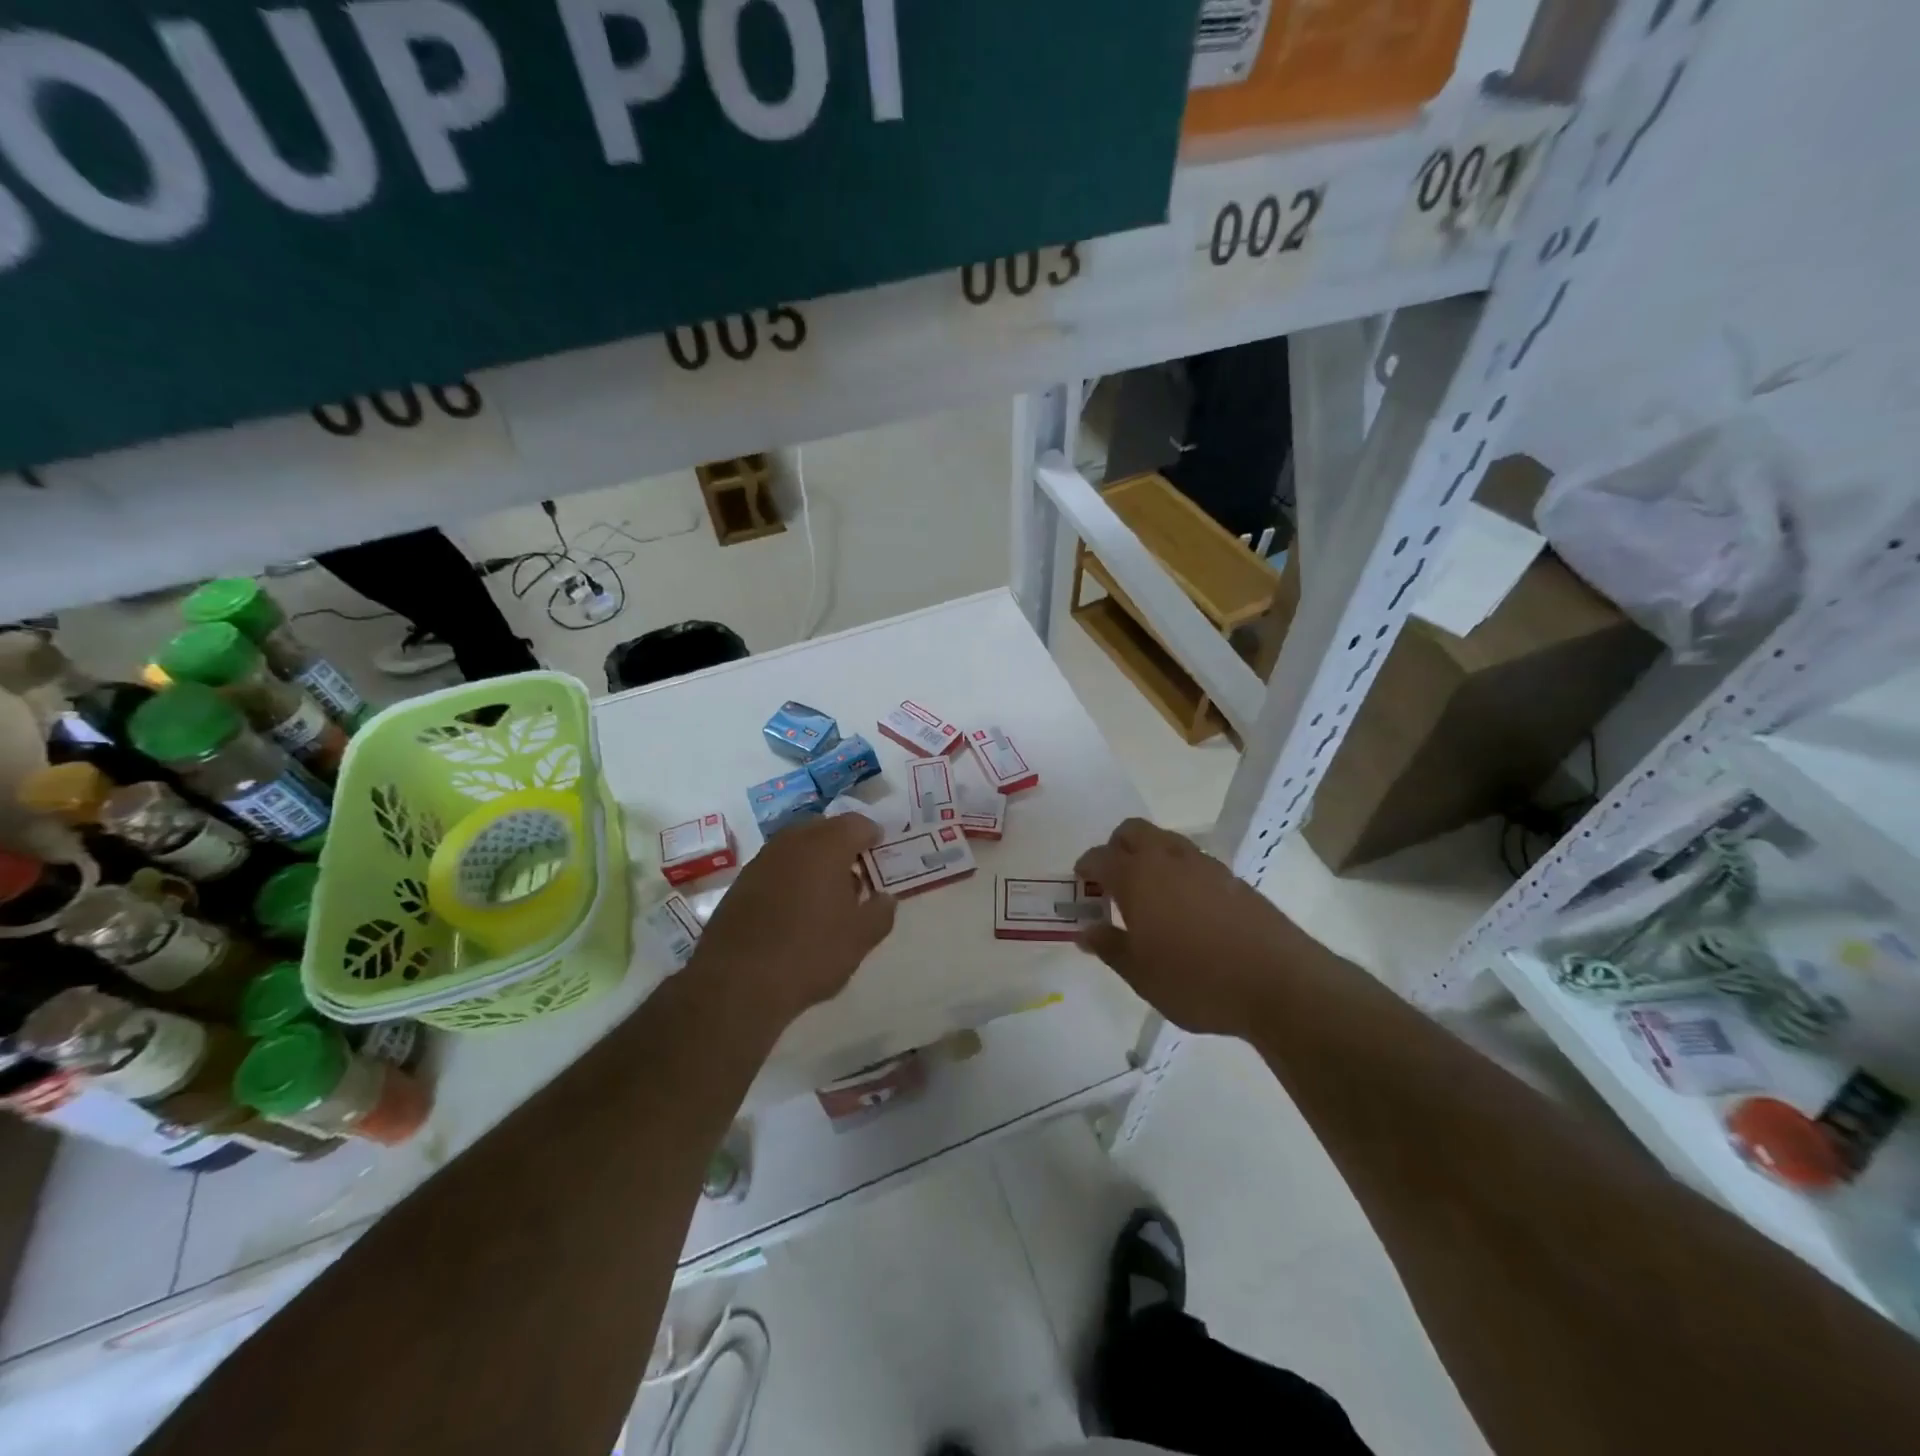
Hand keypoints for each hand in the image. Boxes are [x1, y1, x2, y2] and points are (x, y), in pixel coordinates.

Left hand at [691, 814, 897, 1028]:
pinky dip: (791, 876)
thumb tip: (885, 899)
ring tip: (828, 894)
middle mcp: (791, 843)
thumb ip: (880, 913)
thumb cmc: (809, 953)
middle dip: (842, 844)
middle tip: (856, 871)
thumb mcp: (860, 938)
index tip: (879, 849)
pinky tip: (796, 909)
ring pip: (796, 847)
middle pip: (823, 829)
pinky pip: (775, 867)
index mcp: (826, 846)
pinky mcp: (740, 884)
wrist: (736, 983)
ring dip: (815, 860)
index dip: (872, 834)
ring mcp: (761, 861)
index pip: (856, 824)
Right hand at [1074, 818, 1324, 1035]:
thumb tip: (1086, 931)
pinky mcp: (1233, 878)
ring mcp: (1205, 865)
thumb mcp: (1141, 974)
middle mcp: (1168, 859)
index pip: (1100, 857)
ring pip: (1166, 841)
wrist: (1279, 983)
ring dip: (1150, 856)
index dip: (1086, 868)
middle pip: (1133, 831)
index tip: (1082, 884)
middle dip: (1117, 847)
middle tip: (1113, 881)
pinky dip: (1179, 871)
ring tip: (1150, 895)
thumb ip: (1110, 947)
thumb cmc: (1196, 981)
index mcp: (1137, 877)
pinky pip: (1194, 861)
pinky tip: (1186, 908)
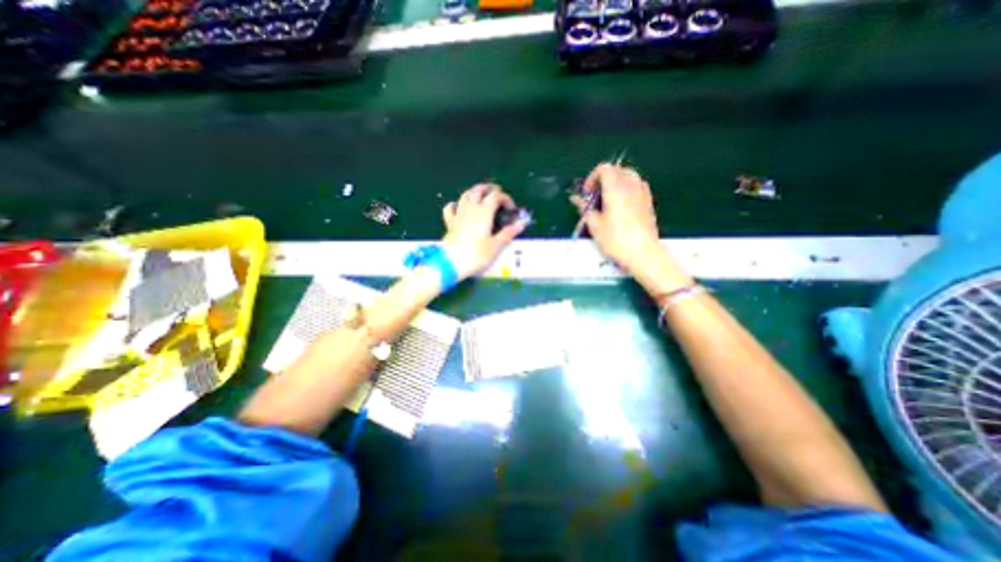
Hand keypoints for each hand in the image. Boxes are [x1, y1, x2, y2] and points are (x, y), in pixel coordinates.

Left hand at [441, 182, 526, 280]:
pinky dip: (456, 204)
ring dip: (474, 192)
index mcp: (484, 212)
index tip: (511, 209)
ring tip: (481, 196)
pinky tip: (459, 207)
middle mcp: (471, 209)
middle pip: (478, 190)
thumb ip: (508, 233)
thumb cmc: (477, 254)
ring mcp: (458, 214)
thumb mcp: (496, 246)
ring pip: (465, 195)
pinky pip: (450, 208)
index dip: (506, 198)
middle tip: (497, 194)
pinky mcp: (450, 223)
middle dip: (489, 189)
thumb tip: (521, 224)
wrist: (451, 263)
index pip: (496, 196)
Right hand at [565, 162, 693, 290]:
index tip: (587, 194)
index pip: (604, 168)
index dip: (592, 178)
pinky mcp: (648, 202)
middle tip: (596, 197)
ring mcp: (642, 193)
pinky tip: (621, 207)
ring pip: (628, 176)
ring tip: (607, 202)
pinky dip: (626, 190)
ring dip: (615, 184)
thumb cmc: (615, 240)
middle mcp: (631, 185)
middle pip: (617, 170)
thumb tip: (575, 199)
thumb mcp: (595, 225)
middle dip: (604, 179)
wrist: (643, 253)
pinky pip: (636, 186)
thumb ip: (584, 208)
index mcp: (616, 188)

...

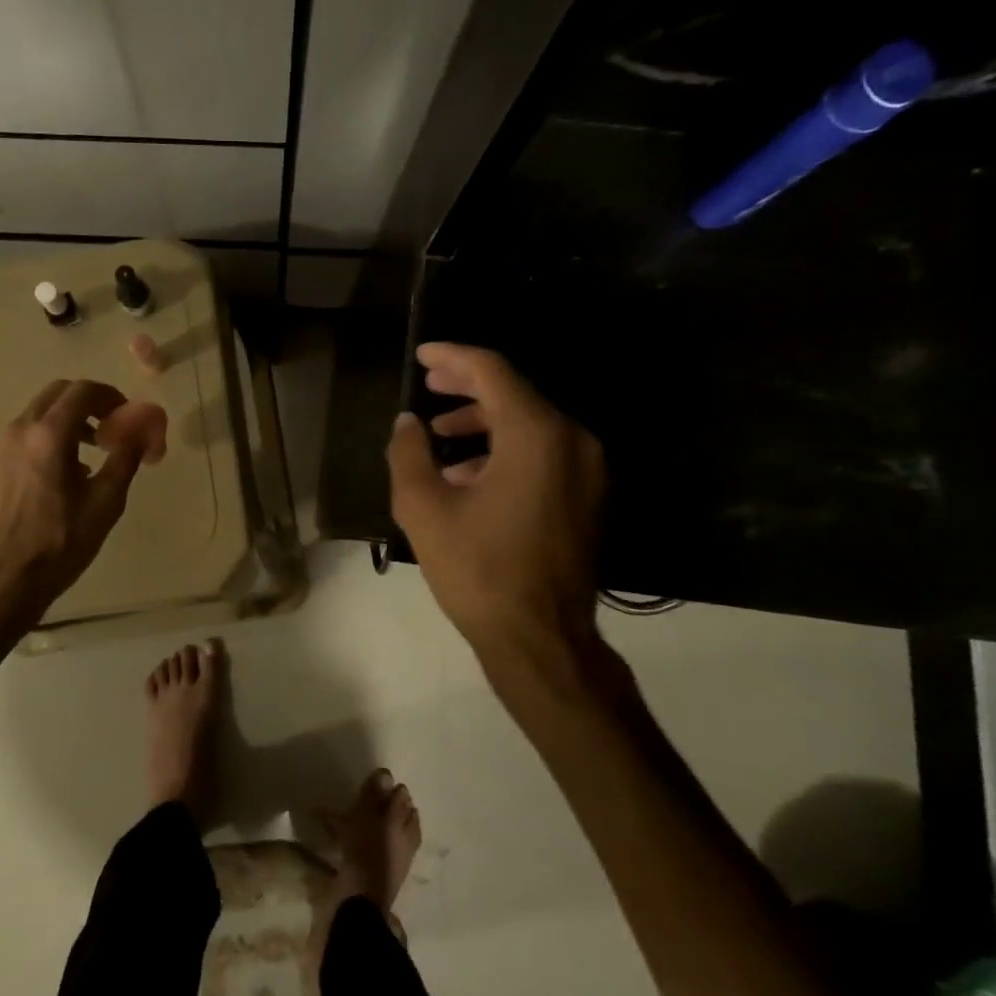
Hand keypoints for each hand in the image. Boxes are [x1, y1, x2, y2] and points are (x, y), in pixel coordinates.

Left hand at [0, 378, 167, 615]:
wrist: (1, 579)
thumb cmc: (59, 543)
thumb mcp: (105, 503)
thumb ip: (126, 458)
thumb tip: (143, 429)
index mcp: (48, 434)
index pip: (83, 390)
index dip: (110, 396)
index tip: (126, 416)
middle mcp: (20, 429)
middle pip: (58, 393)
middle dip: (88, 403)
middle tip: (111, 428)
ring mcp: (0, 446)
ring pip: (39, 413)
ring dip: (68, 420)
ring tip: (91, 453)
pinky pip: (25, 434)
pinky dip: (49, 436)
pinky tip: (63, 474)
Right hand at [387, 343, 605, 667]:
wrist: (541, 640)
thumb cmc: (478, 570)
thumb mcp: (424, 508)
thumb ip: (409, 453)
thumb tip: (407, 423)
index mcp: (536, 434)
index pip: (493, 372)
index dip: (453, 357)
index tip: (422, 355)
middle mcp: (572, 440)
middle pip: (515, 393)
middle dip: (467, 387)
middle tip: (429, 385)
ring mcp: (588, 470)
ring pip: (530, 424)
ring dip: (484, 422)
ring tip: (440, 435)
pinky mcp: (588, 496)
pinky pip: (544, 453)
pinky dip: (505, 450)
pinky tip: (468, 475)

**Activity:** Show every line of the data that includes the string "Right".

**Answer box:**
Right hand at [1074, 818, 1324, 1035]:
Right hand at [565, 162, 693, 290]:
Right hand at [387, 343, 605, 667]:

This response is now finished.